Bondamanjak

« Haïr, c’est encore dépendre » (Aimé Césaire)

Par Béatrice Bellay

« Haïr, c’est encore dépendre » (Aimé Césaire)
J’ai pris connaissance du courrier de Serge LETCHIMY, Président du Conseil Exécutif (PCE) de la Collectivité Territoriale de Martinique, en date du 13 juillet dernier adressé à Olivier FAURE, 1er Secrétaire du Parti Socialiste (PS), annonçant sa « rupture définitive » avec le parti de Léon BLUM.

Est apparu, dans la foulée, un communiqué de presse, floqué du logo de la CTM, par lequel il reprend les arguments fallacieux de sa correspondance.
Ce surprenant communiqué engageait donc la CTM. Pourtant, même après recherche, je n’ai trouvé aucune délibération de l’Assemblée, pas plus que du Conseil Exécutif, actant cette décision.

Rien non plus sur l’existence d’un 49-3 martiniquais qui donnerait plein pouvoir au PCE, en cas de désaccord électoral avec un parti politique surtout lorsque, en fait, ce désaccord n’existe pas, est inventé, construit à dessein. De fait, la question se pose :
La CTM est-elle devenue une officine du PPM ?
Si certains le pensent, la réponse est NON. La CTM est une collectivité territoriale, dont les règles sont fixées par le droit auquel chacun doit se conformer. L’usage à des fins personnelles de l’organe public et de ses moyens est strictement interdit.
Mais passons. Dans son courrier, outre les nombreuses contre-vérités exposées et les insultes à peine voilées, le PCE de la CTM reproche à Olivier FAURE d’avoir investi la candidate Béatrice BELLAY face à un candidat du PPM aux élections législatives.

Est-ce sérieux ? Pensait-il, en faisant cela, faire oublier que le candidat J.HAJJAR a déjà prouvé le contraire ? M. HAJJAR s’est lui-même vanté, dans l’espace public et médiatique, à chacune de ses interventions, durant l’intégralité de cette campagne éclair, du soutien que lui apportait depuis Paris le PS national.

Il est allé jusqu’à exposer face caméra l’un des courriers de soutien signés par des responsables du PS national. Car oui, à sa demande, à celle du PCE, ce n’est pas un, mais bien deux courriers de soutien que le Parti Socialiste Français et son groupe à l’Assemblée Nationale lui ont adressés.

Alors qui a été trahi ? Qui devrait être vexé ? Le PPM ? Vraiment ? Quelle plaisanterie. Quelle supercherie. Quelle tentative de retournement de situation.

> _Travail demandé_
• 1. Indiquez si chacune des affirmations suivantes concorde avec la tribune, en répondant par oui ou par non et en citant les mots du texte qui tranchent : (a) le courrier de Serge LETCHIMY adressé à Olivier FAURE date du 13 juillet ; (b) une délibération de l'Assemblée actant cette décision a été trouvée ; (c) le Parti Socialiste n'a envoyé qu'un seul courrier de soutien.
• 2. Dans les entrées, reproduisez tout ce qui va de la ligne contenant « Here is an image. » jusqu'à la fin des entrées, en substituant « aorta » à « inferior vena cava » sans rien modifier d'autre.

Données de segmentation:
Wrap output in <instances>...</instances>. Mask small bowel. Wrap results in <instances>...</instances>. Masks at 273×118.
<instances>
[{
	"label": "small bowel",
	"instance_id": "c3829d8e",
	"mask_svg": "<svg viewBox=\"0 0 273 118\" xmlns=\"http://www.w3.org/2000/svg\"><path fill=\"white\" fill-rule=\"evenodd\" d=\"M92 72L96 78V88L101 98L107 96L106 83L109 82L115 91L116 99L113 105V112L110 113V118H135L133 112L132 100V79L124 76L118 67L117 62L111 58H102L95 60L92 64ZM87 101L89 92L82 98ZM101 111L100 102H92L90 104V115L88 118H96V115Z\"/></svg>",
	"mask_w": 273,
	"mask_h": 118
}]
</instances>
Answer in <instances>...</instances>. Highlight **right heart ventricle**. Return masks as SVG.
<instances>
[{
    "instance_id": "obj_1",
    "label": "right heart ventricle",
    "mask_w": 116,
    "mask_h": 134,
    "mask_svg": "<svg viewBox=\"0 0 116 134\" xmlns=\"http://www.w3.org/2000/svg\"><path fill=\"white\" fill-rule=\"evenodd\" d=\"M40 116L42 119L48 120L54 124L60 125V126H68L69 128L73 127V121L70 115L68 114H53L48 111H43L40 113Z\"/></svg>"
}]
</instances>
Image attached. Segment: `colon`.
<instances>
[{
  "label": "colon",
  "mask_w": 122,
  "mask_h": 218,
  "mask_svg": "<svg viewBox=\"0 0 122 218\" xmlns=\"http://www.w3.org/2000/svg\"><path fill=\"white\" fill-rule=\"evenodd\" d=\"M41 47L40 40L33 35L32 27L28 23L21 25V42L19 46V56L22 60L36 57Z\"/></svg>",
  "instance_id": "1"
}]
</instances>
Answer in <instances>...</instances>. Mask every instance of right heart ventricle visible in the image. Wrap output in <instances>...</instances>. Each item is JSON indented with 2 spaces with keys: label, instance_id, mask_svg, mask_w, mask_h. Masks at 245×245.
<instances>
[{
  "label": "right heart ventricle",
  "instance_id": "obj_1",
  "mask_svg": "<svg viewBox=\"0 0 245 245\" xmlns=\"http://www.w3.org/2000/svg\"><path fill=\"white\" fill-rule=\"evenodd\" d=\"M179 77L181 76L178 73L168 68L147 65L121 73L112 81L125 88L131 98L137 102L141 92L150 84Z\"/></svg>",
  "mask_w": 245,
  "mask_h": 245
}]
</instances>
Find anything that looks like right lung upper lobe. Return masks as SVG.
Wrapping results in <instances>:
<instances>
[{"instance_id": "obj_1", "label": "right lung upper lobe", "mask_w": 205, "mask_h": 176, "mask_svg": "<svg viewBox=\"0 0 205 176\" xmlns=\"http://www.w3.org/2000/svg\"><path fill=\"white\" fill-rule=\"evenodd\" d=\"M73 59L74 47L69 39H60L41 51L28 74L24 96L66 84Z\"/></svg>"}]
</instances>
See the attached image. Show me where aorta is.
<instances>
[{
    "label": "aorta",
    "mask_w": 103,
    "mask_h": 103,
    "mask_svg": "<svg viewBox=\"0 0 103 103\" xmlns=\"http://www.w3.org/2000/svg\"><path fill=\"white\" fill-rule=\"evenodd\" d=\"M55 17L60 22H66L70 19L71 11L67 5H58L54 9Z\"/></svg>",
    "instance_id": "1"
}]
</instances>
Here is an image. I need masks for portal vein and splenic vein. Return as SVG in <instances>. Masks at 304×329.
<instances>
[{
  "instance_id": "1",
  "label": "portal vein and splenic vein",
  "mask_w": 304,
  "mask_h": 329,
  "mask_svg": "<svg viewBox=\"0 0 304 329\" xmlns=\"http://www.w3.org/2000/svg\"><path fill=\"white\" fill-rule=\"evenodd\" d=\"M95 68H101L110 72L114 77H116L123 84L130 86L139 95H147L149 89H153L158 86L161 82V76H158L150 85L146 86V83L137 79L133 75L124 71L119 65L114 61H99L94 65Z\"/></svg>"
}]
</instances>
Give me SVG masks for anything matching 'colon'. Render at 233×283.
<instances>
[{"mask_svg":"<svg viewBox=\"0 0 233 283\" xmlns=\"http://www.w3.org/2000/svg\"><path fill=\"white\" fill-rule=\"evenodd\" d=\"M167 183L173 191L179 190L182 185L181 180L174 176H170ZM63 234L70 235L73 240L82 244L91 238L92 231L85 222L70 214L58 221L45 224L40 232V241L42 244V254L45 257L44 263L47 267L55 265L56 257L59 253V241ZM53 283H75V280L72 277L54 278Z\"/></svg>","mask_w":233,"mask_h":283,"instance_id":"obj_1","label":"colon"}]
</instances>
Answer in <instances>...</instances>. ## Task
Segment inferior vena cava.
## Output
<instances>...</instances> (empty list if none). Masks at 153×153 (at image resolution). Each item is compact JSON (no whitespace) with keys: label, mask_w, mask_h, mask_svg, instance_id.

> _Solutions par tâche_
• 1.
(a) Oui : « en date du 13 juillet dernier ».
(b) Non : « je n’ai trouvé aucune délibération de l’Assemblée, pas plus que du Conseil Exécutif, actant cette décision ».
(c) Non : « ce n’est pas un, mais bien deux courriers de soutien ».

• 2.
Here is an image. I need masks for portal vein and splenic vein. Return as SVG in <instances>. Masks at 304×329.
<instances>
[{
  "instance_id": "1",
  "label": "portal vein and splenic vein",
  "mask_w": 304,
  "mask_h": 329,
  "mask_svg": "<svg viewBox=\"0 0 304 329\" xmlns=\"http://www.w3.org/2000/svg\"><path fill=\"white\" fill-rule=\"evenodd\" d=\"M95 68H101L110 72L114 77H116L123 84L130 86L139 95H147L149 89H153L158 86L161 82V76H158L150 85L146 86V83L137 79L133 75L124 71L119 65L114 61H99L94 65Z\"/></svg>"
}]
</instances>
Give me SVG masks for anything matching 'colon'. Render at 233×283.
<instances>
[{"mask_svg":"<svg viewBox=\"0 0 233 283\" xmlns=\"http://www.w3.org/2000/svg\"><path fill=\"white\" fill-rule=\"evenodd\" d=\"M167 183L173 191L179 190L182 185L181 180L174 176H170ZM63 234L70 235L73 240L82 244L91 238L92 231L85 222L70 214L58 221L45 224L40 232V241L42 244V254L45 257L44 263L47 267L55 265L56 257L59 253V241ZM53 283H75V280L72 277L54 278Z\"/></svg>","mask_w":233,"mask_h":283,"instance_id":"obj_1","label":"colon"}]
</instances>
Answer in <instances>...</instances>. ## Task
Segment aorta.
## Output
<instances>...</instances> (empty list if none). Masks at 153×153 (at image resolution). Each item is compact JSON (no whitespace) with keys: label, mask_w, mask_h, mask_svg, instance_id.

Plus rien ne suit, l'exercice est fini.